Aam Aadmi Makes History in Delhi
South Asian politics are one of the most interesting in the world. This may partly be due to the size of the electorate and in part attributable to peculiar personality traits. The rise of the Aam Aadmi Party (AAP) in India is a direct reflection of this phenomenon. Anna Hazare, 76, was not heard of before April 2011 when he started an indefinite hunger strike to get an anticorruption law passed by the Indian parliament. A few other social activists joined his anti-corruption crusade, including Arvind Kejriwal, 45, a former civil servant. He then decided to enter politics, despite Anna’s opposition, and launched his political party on his birthday, Nov 26, last year, later named as the Aam Aadmi Party. Its election symbol was a jharoo (broomstick).
Politicians made fun of him and the media did not take him seriously. But the common man on the streets noticed him and it came out as the second largest party in the Delhi State Assembly elections that were held on December 3. The elections experienced the largest turnout in the assembly elections since they started to be held in 1993 and the Congress, led by Sonia Gandhi, her son Rahul and PM Manmohan Singh, suffered its worst defeat in the Delhi elections. The AAP took a major chunk of votes from the Congress whose vote share decreased by 16 percent while that of the BJP decreased by 2 percent. This crystallized in AAP winning 28 seats, BJP 32, Congress only 8 and others gaining 2 seats in an Assembly of 70 members.
The results led to a hung assembly, with both the BJP and AAP asking each other to form the government. With AAP refusing to ally with BJP, it could not. Resultantly, the ball was in AAP’s court. In this respect, Kejriwal announced on Dec 17 that AAP would seek the opinion of the citizens of Delhi on whether or not the party should form the next government in Delhi with Congress’ support. In this regard, it prepared a letter addressed to the people detailing the circumstances and asking them to
vote for or against government formation. Two and a half million copies of the letter were distributed across Delhi. The development came a day after Lieutenant Governor Najeeb Jung recommended enforcement of president’s rule in the state.
It was a predicament for the AAP as it detested allying with either the BJP or the Congress. But its refusal and failure to form the government was likely to result in re-polling which could have proved to be a gamble. It could have won a comfortable majority or lost its existing seats.
The people voted in favor of AAP forming government in Delhi. The AAP has made history and has done something that the Indian democratic system can genuinely be proud of. It has enabled people without any corruption record or criminal credentials to be elected to the assembly.
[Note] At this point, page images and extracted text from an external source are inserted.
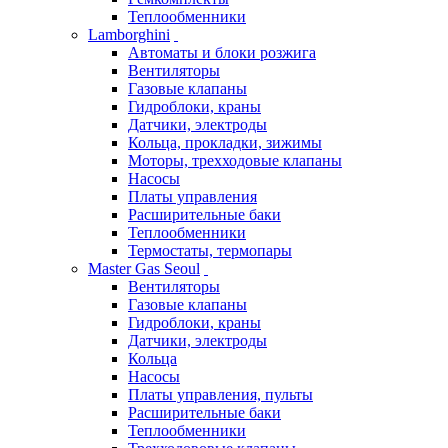
Теплообменники
Lamborghini
Автоматы и блоки розжига
Вентиляторы
Газовые клапаны
Гидроблоки, краны
Датчики, электроды
Кольца, прокладки, зижимы
Моторы, трехходовые клапаны
Насосы
Платы управления
Расширительные баки
Теплообменники
Термостаты, термопары
Master Gas Seoul
Вентиляторы
Газовые клапаны
Гидроблоки, краны
Датчики, электроды
Кольца
Насосы
Платы управления, пульты
Расширительные баки
Теплообменники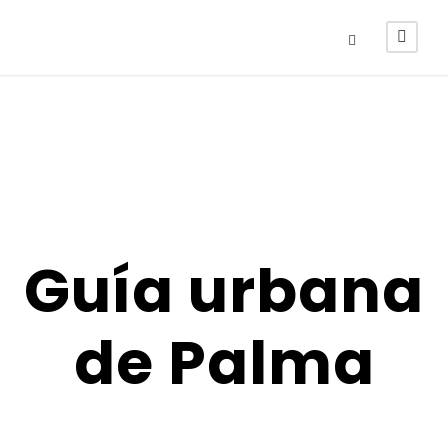
Guía urbana
de Palma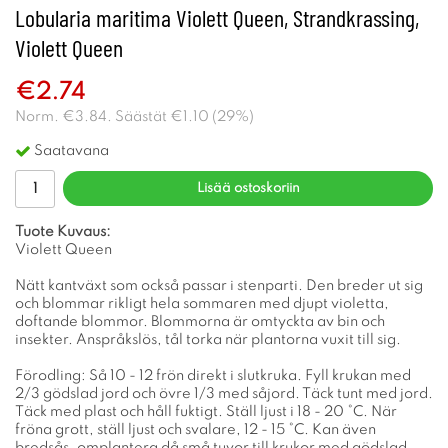
Lobularia maritima Violett Queen, Strandkrassing,
Violett Queen
€2.74
Norm.
€3.84
. Säästät
€1.10
(
29
%)
Saatavana
Lisää ostoskoriin
Tuote Kuvaus:
Violett Queen
Nätt kantväxt som också passar i stenparti. Den breder ut sig
och blommar rikligt hela sommaren med djupt violetta,
doftande blommor. Blommorna är omtyckta av bin och
insekter. Anspråkslös, tål torka när plantorna vuxit till sig.
Förodling: Så 10 - 12 frön direkt i slutkruka. Fyll krukan med
2/3 gödslad jord och övre 1/3 med såjord. Täck tunt med jord.
Täck med plast och håll fuktigt. Ställ ljust i 18 - 20 °C. När
fröna grott, ställ ljust och svalare, 12 - 15 °C. Kan även
bredsås, omplantera då små tuvor till krukor med gödslad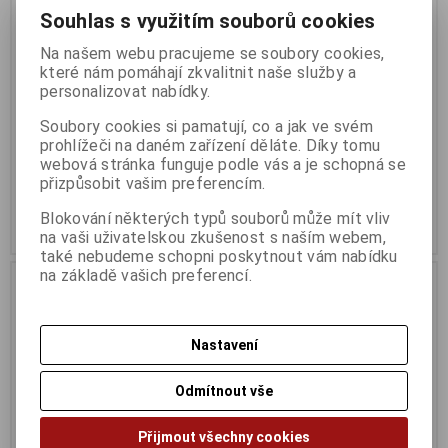
Souhlas s využitím souborů cookies
Na našem webu pracujeme se soubory cookies,
které nám pomáhají zkvalitnit naše služby a
personalizovat nabídky.
AMD Ryzen 5-5500
AMD Ryzen 5-5500GT
Soubory cookies si pamatují, co a jak ve svém
Termín dodání (dny):
3
Termín dodání (dny):
10
prohlížeči na daném zařízení děláte. Díky tomu
webová stránka funguje podle vás a je schopná se
1 992 Kč
2 886 Kč
přizpůsobit vašim preferencím.
1 646 Kč (bez DPH:)
2 385 Kč (bez DPH:)
Blokování některých typů souborů může mít vliv
Koupit
Koupit
na vaši uživatelskou zkušenost s naším webem,
také nebudeme schopni poskytnout vám nabídku
na základě vašich preferencí.
Nastavení
Odmítnout vše
Přijmout všechny cookies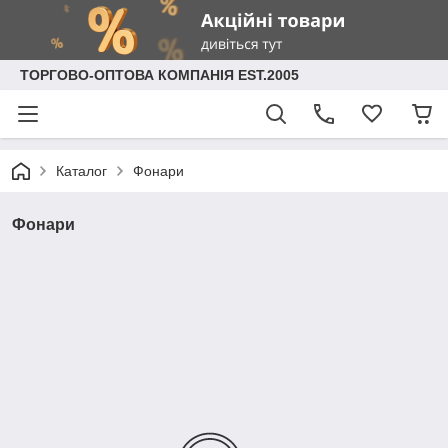
ТОРГОВО-ОПТОВА КОМПАНІЯ EST.2005
Каталог
Фонари
Фонари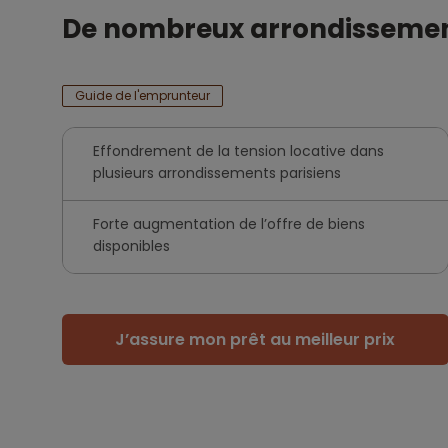
De nombreux arrondissements
Guide de l'emprunteur
Effondrement de la tension locative dans
plusieurs arrondissements parisiens
Forte augmentation de l’offre de biens
disponibles
J’assure mon prêt au meilleur prix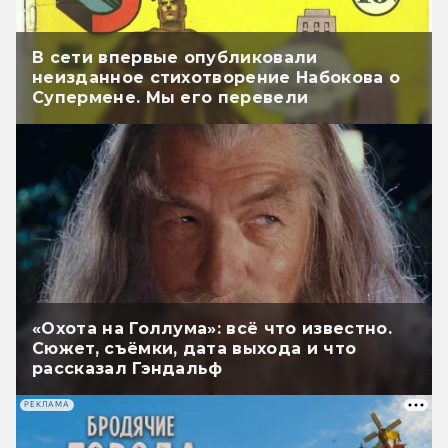
В сети впервые опубликовали
неизданное стихотворение Набокова о
Супермене. Мы его перевели
«Охота на Голлума»: всё что известно.
Сюжет, съёмки, дата выхода и что
рассказал Гэндальф
РЕКЛАМА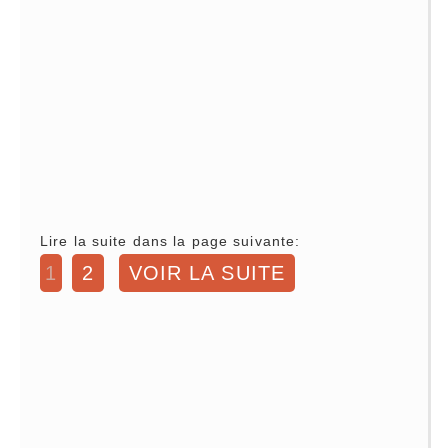
Lire la suite dans la page suivante:
1
2
VOIR LA SUITE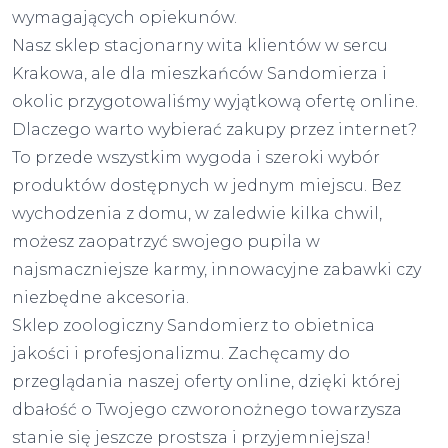
wymagających opiekunów.
Nasz sklep stacjonarny wita klientów w sercu
Krakowa, ale dla mieszkańców Sandomierza i
okolic przygotowaliśmy wyjątkową ofertę online.
Dlaczego warto wybierać zakupy przez internet?
To przede wszystkim wygoda i szeroki wybór
produktów dostępnych w jednym miejscu. Bez
wychodzenia z domu, w zaledwie kilka chwil,
możesz zaopatrzyć swojego pupila w
najsmaczniejsze karmy, innowacyjne zabawki czy
niezbędne akcesoria.
Sklep zoologiczny Sandomierz to obietnica
jakości i profesjonalizmu. Zachęcamy do
przeglądania naszej oferty online, dzięki której
dbałość o Twojego czworonożnego towarzysza
stanie się jeszcze prostsza i przyjemniejsza!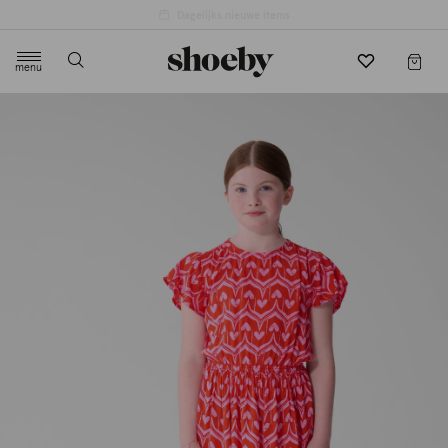
menu
label.header.toggle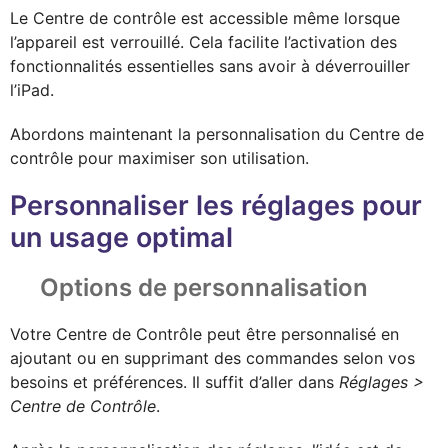
Le Centre de contrôle est accessible même lorsque
l’appareil est verrouillé. Cela facilite l’activation des
fonctionnalités essentielles sans avoir à déverrouiller
l’iPad.
Abordons maintenant la personnalisation du Centre de
contrôle pour maximiser son utilisation.
Personnaliser les réglages pour
un usage optimal
Options de personnalisation
Votre Centre de Contrôle peut être personnalisé en
ajoutant ou en supprimant des commandes selon vos
besoins et préférences. Il suffit d’aller dans
Réglages >
Centre de Contrôle
.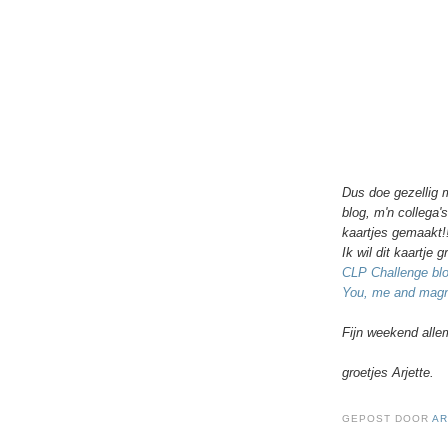
Dus doe gezellig 
blog, m'n collega
kaartjes gemaakt!!
Ik wil dit kaartje
CLP Challenge bl
You, me and magn
Fijn weekend alle
groetjes Arjette.
GEPOST DOOR
AR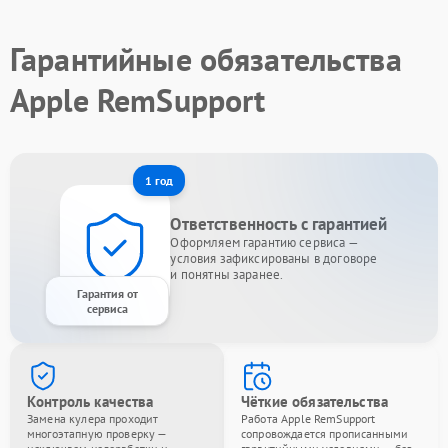
Гарантийные обязательства
Apple RemSupport
1 год
Ответственность с гарантией
Оформляем гарантию сервиса —
условия зафиксированы в договоре
и понятны заранее.
Гарантия от
сервиса
Контроль качества
Чёткие обязательства
Замена кулера проходит
Работа Apple RemSupport
многоэтапную проверку —
сопровождается прописанными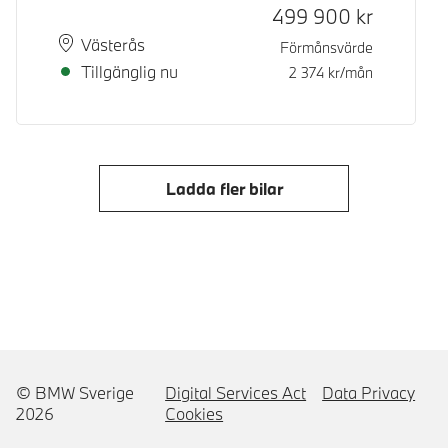
499 900
kr
Plats
Leveranstid
Västerås
Förmånsvärde
Tillgänglig nu
2 374
kr/mån
Ladda fler bilar
© BMW Sverige
Digital Services Act
Data Privacy
2026
Cookies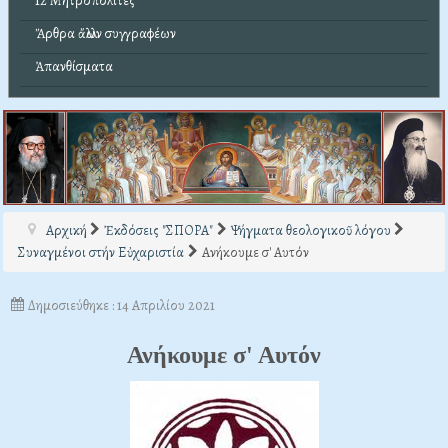
12 Μητροπολίτες
Ἄρθρα ἄλλων συγγραφέων
Ἀπανθίσματα
Αρχική
Ἐκδόσεις "ΣΠΟΡΑ"
Ψήγματα θεολογικοῦ λόγου
Συναγμένοι στήν Εὐχαριστία
Ανήκουμε σ' Αυτόν
Δημοσιεύθηκε : 14 Απριλίου 2021
Ανήκουμε σ' Αυτόν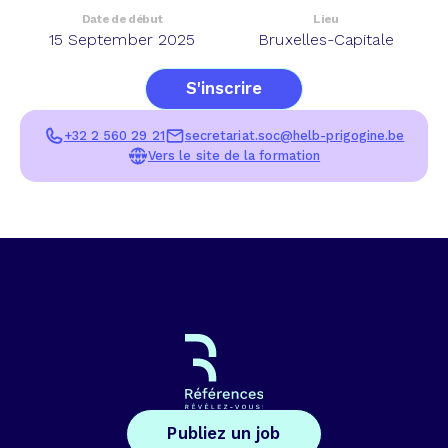
Date de début
Lieu
15 September 2025
Bruxelles-Capitale
S'inscrire
+32 2 560 29 21
secretariat.soc@helb-prigogine.be
Vers le site de la formation
Publiez un job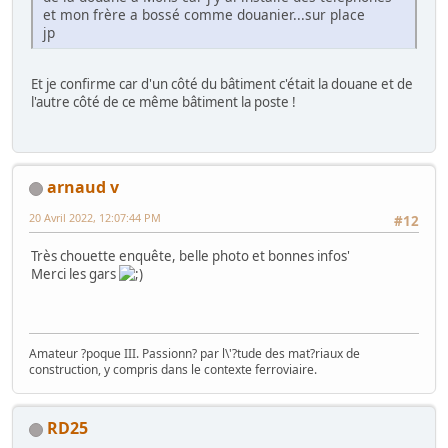
et mon frère a bossé comme douanier...sur place
jp
Et je confirme car d'un côté du bâtiment c'était la douane et de
l'autre côté de ce même bâtiment la poste !
arnaud v
20 Avril 2022, 12:07:44 PM
#12
Très chouette enquête, belle photo et bonnes infos'
Merci les gars
Amateur ?poque III. Passionn? par l\'?tude des mat?riaux de
construction, y compris dans le contexte ferroviaire.
RD25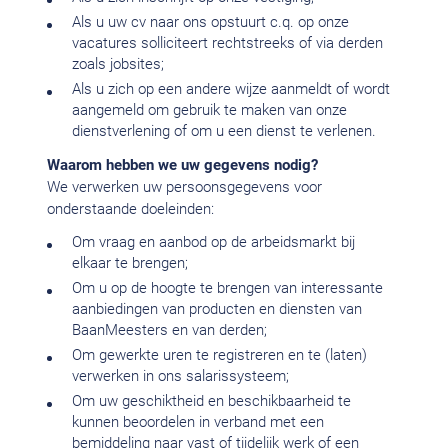
Als u uw cv naar ons opstuurt c.q. op onze
vacatures solliciteert rechtstreeks of via derden
zoals jobsites;
Als u zich op een andere wijze aanmeldt of wordt
aangemeld om gebruik te maken van onze
dienstverlening of om u een dienst te verlenen.
Waarom hebben we uw gegevens nodig?
We verwerken uw persoonsgegevens voor
onderstaande doeleinden:
Om vraag en aanbod op de arbeidsmarkt bij
elkaar te brengen;
Om u op de hoogte te brengen van interessante
aanbiedingen van producten en diensten van
BaanMeesters en van derden;
Om gewerkte uren te registreren en te (laten)
verwerken in ons salarissysteem;
Om uw geschiktheid en beschikbaarheid te
kunnen beoordelen in verband met een
bemiddeling naar vast of tijdelijk werk of een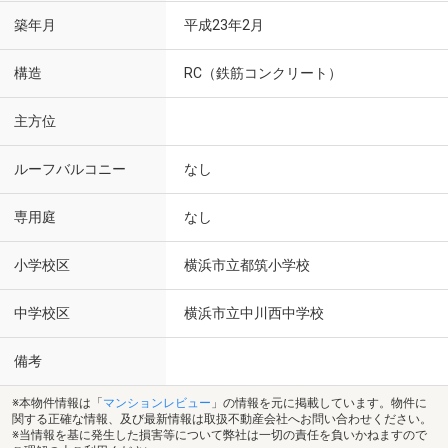
築年月
平成23年2月
構造
RC（鉄筋コンクリート）
主方位
ルーフバルコニー
なし
専用庭
なし
小学校区
横浜市立都筑小学校
中学校区
横浜市立中川西中学校
備考
※本物件情報は「
マンションレビュー
」の情報を元に掲載しています。物件に
関する正確な情報、及び最新情報は取扱不動産会社へお問い合わせください。
※当情報を基に発生した損害等について弊社は一切の責任を負いかねますので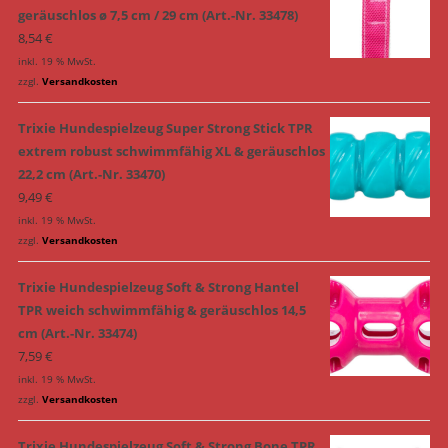
geräuschlos ø 7,5 cm / 29 cm (Art.-Nr. 33478)
8,54
€
inkl. 19 % MwSt.
zzgl.
Versandkosten
Trixie Hundespielzeug Super Strong Stick TPR
extrem robust schwimmfähig XL & geräuschlos
22,2 cm (Art.-Nr. 33470)
9,49
€
inkl. 19 % MwSt.
zzgl.
Versandkosten
Trixie Hundespielzeug Soft & Strong Hantel
TPR weich schwimmfähig & geräuschlos 14,5
cm (Art.-Nr. 33474)
7,59
€
inkl. 19 % MwSt.
zzgl.
Versandkosten
Trixie Hundespielzeug Soft & Strong Bone TPR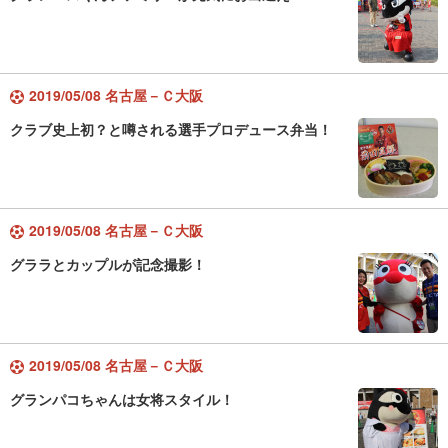
2019/05/08 名古屋－Ｃ大阪
クラブ史上初？と噂される選手プロデュース弁当！
2019/05/08 名古屋－Ｃ大阪
グララとカップルが記念撮影！
2019/05/08 名古屋－Ｃ大阪
グランパコちゃんは女将スタイル！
The fact that the AAP was able to secure such a formidable victory within a year of its formation also goes to show that the system works and the same faces need not return to power again and again – a trend that has made many voters cynics, refusing to vote at all.
The elections, in Delhi as well as in the other four states the results of which were announced the same day, have shown one major problem with the system prevalent in most South Asian democracies. The successful candidates do not always reflect the most popular party voted by the people. In other words, lots of times, parties secure a huge number of votes in the entire state or the country but lose out in specific constituencies. This is a defect of the first-past-the-post system where a candidate with more votes than any other wins. This is something that the reformers must consider looking into.